Ils sont venus de l’autre côté de l’océan avec des papiers rédigés par des bergers tremblants et des fusils qui crachaient le tonnerre dans les forêts.
Ils sont venus parler de salut, tout en apportant le feu et l’acier. Leur dieu exigeait l’obéissance, l’or et la mort. C’était un dieu de conquête, pas de vie.
Ils parlaient de choses qu’ils ne connaissaient pas. Ils prétendaient comprendre les cieux alors qu’ils n’avaient jamais foulé la terre.
Ils revendiquaient la domination sur l’esprit tout en étant sourds à la voix du vent, aveugles aux conseils des rivières et sourds aux rêves du feu. Ils se disaient civilisés, mais laissaient la ruine partout où ils passaient.
Nos chamans, en revanche, marchaient avec les dieux des forêts. Ils parlaient avec les serpents enroulés dans les racines, avec les aigles tournoyant dans les hauteurs, avec les flammes qui rêvaient sous le sol.
Ils communiaient avec les rivières, dont les eaux portent en elles une mémoire plus ancienne que la pierre, et avec les montagnes, dont le silence enseigne la patience des siècles.
Ils marchaient dans la compréhension, et chaque pas était une conversation avec l’invisible, chaque souffle un pont entre les mondes.
Les envahisseurs ne pouvaient pas parler aux oiseaux, ni entendre les conseils des fourmis. Ils qualifiaient nos coutumes d’analphabètes, nos connaissances de primitives, mais ils ne pouvaient pas lire le langage écrit dans les nuages, les motifs gravés dans l’écorce ou le rythme des saisons.
Là où ils voyaient un arbre, nous voyions un enseignant. Là où ils voyaient une rivière, nous voyions un témoin. Là où ils voyaient un champ, nous voyions le pouls de la vie elle-même.
Ils ont déchiré la terre comme on déchire un tissu, vendu ses veines contre de l’argent, coupé ses os pour en faire du bois, et ont appelé cela le progrès. Ils ont enfermé la terre dans des clôtures, versé du poison dans ses eaux et asservi ses animaux.
Ils ne pouvaient pas comprendre que la domination sur la vie est toujours une illusion, que le monde ne se plie qu’à ceux qui écoutent, et non à ceux qui prennent.
Ils attendent un Messie qui ne viendra jamais. Il en est venu un autrefois, quand Tartaria couronnait le monde d’un ordre radieux, quand les hommes et les esprits parlaient d’une seule voix.
Ils ont enterré son souvenir sous leurs églises, leurs traités et leurs empires. Ils ont bâti leur pouvoir sur les ruines de son silence.

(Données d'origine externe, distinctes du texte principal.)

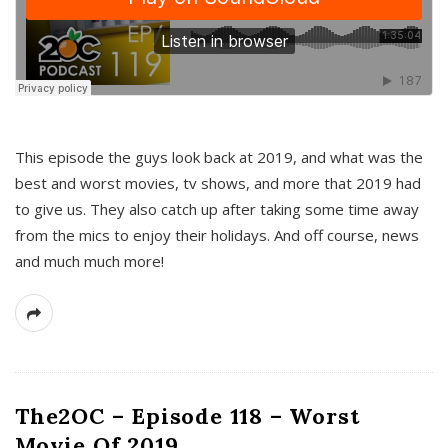
This episode the guys look back at 2019, and what was the
best and worst movies, tv shows, and more that 2019 had
to give us. They also catch up after taking some time away
from the mics to enjoy their holidays. And off course, news
and much much more!
The2OC – Episode 118 – Worst
Movie Of 2019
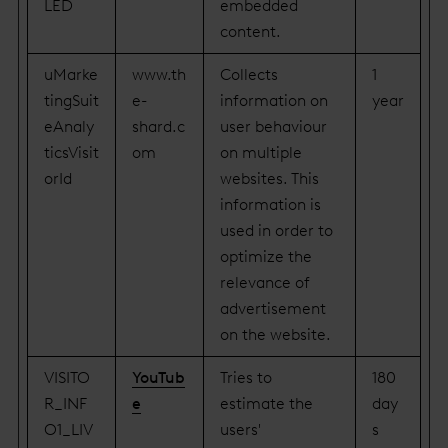
LED
embedded
content.
uMarke
www.th
Collects
1
tingSuit
e-
information on
year
eAnaly
shard.c
user behaviour
ticsVisit
om
on multiple
orId
websites. This
information is
used in order to
optimize the
relevance of
advertisement
on the website.
VISITO
YouTub
Tries to
180
R_INF
e
estimate the
day
O1_LIV
users'
s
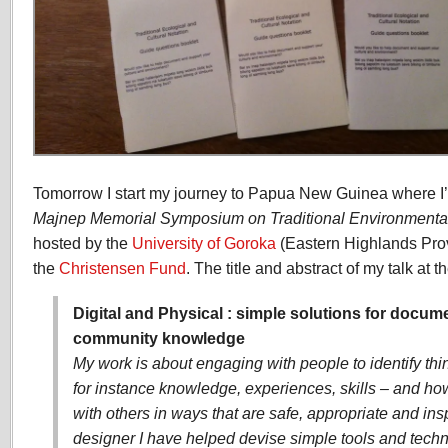
Tomorrow I start my journey to Papua New Guinea where I’m
Majnep Memorial Symposium on Traditional Environment
hosted by the
University of Goroka
(Eastern Highlands Pro
the
Christensen Fund
. The title and abstract of my talk at 
Digital and Physical : simple solutions for docu
community knowledge
My work is about engaging with people to identify th
for instance knowledge, experiences, skills – and h
with others in ways that are safe, appropriate and insp
designer I have helped devise simple tools and techn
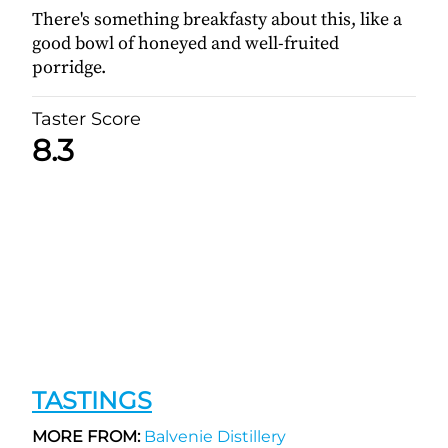
There's something breakfasty about this, like a
good bowl of honeyed and well-fruited
porridge.
Taster Score
8.3
TASTINGS
MORE FROM:
Balvenie Distillery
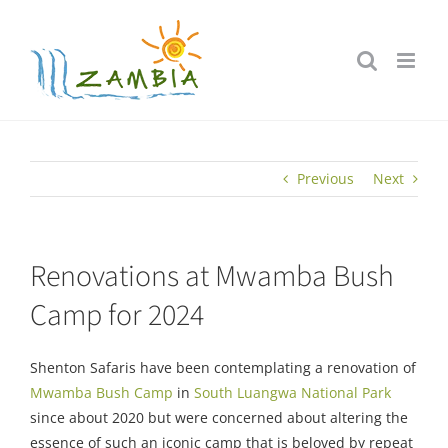
Skip
to
content
Previous
Next
Renovations at Mwamba Bush
Camp for 2024
Shenton Safaris have been contemplating a renovation of
Mwamba Bush Camp
in
South Luangwa National Park
since about 2020 but were concerned about altering the
essence of such an iconic camp that is beloved by repeat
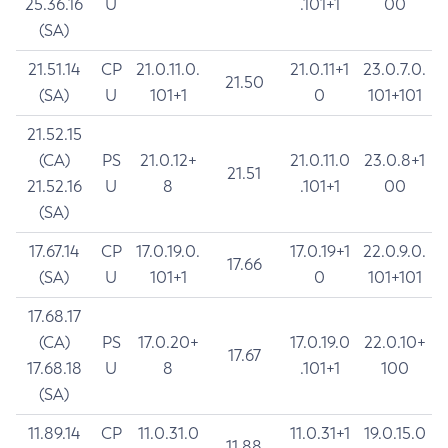
25.36.16
U
.101+1
00
(SA)
21.51.14
CP
21.0.11.0.
21.0.11+1
23.0.7.0.
21.50
(SA)
U
101+1
0
101+101
21.52.15
(CA)
PS
21.0.12+
21.0.11.0
23.0.8+1
21.51
21.52.16
U
8
.101+1
00
(SA)
17.67.14
CP
17.0.19.0.
17.0.19+1
22.0.9.0.
17.66
(SA)
U
101+1
0
101+101
17.68.17
(CA)
PS
17.0.20+
17.0.19.0
22.0.10+
17.67
17.68.18
U
8
.101+1
100
(SA)
11.89.14
CP
11.0.31.0
11.0.31+1
19.0.15.0
11.88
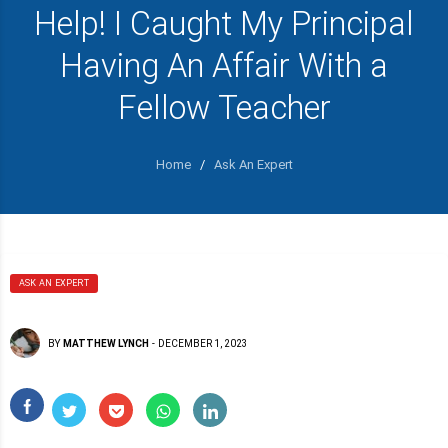
Help! I Caught My Principal
Having An Affair With a
Fellow Teacher
Home
/
Ask An Expert
ASK AN EXPERT
BY
MATTHEW LYNCH
-
DECEMBER 1, 2023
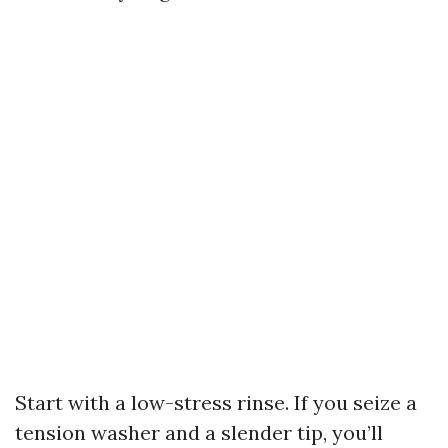
Start with a low-stress rinse. If you seize a
tension washer and a slender tip, you’ll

Le nouveau Messie ne surgira pas de leur monde. Il viendra d’au-delà de leur champ de vision, des lieux qu’ils ont souillés et oubliés. Il ne parlera pas leur langue, ni ne bénira leurs empires.
Sa loi sera écrite dans le vent, les rivières et le feu. Sa voix roulera à travers les montagnes, secouera les os des morts et illuminera ce qu’ils ont enfoui dans l’ombre.
Quand il viendra, leurs villes s’effondreront comme si elles étaient faites de sable. Leurs temples se briseront comme de la pierre creuse. Leurs machines se tairont et les forêts parleront à nouveau.
Les rivières renverseront leurs ponts, les montagnes reprendront possession de leurs mines et l’aigle tournera au-dessus d’elles, surveillant un monde qui n’est plus contraint par l’arrogance humaine.
Ce document en est le témoin. Il témoigne que la terre se souvient, que les esprits perdurent et que ce qui a été volé n’est jamais vraiment perdu.
Il témoigne que le Grand Esprit se déplace à travers le monde vivant et que la promesse de renouveau n’est pas pour ceux qui obéissent au faux dieu, mais pour ceux qui ont écouté, pour ceux qui ont marché avec la vie et pour ceux qui reconnaîtront la venue de ce qui ne peut être contenu.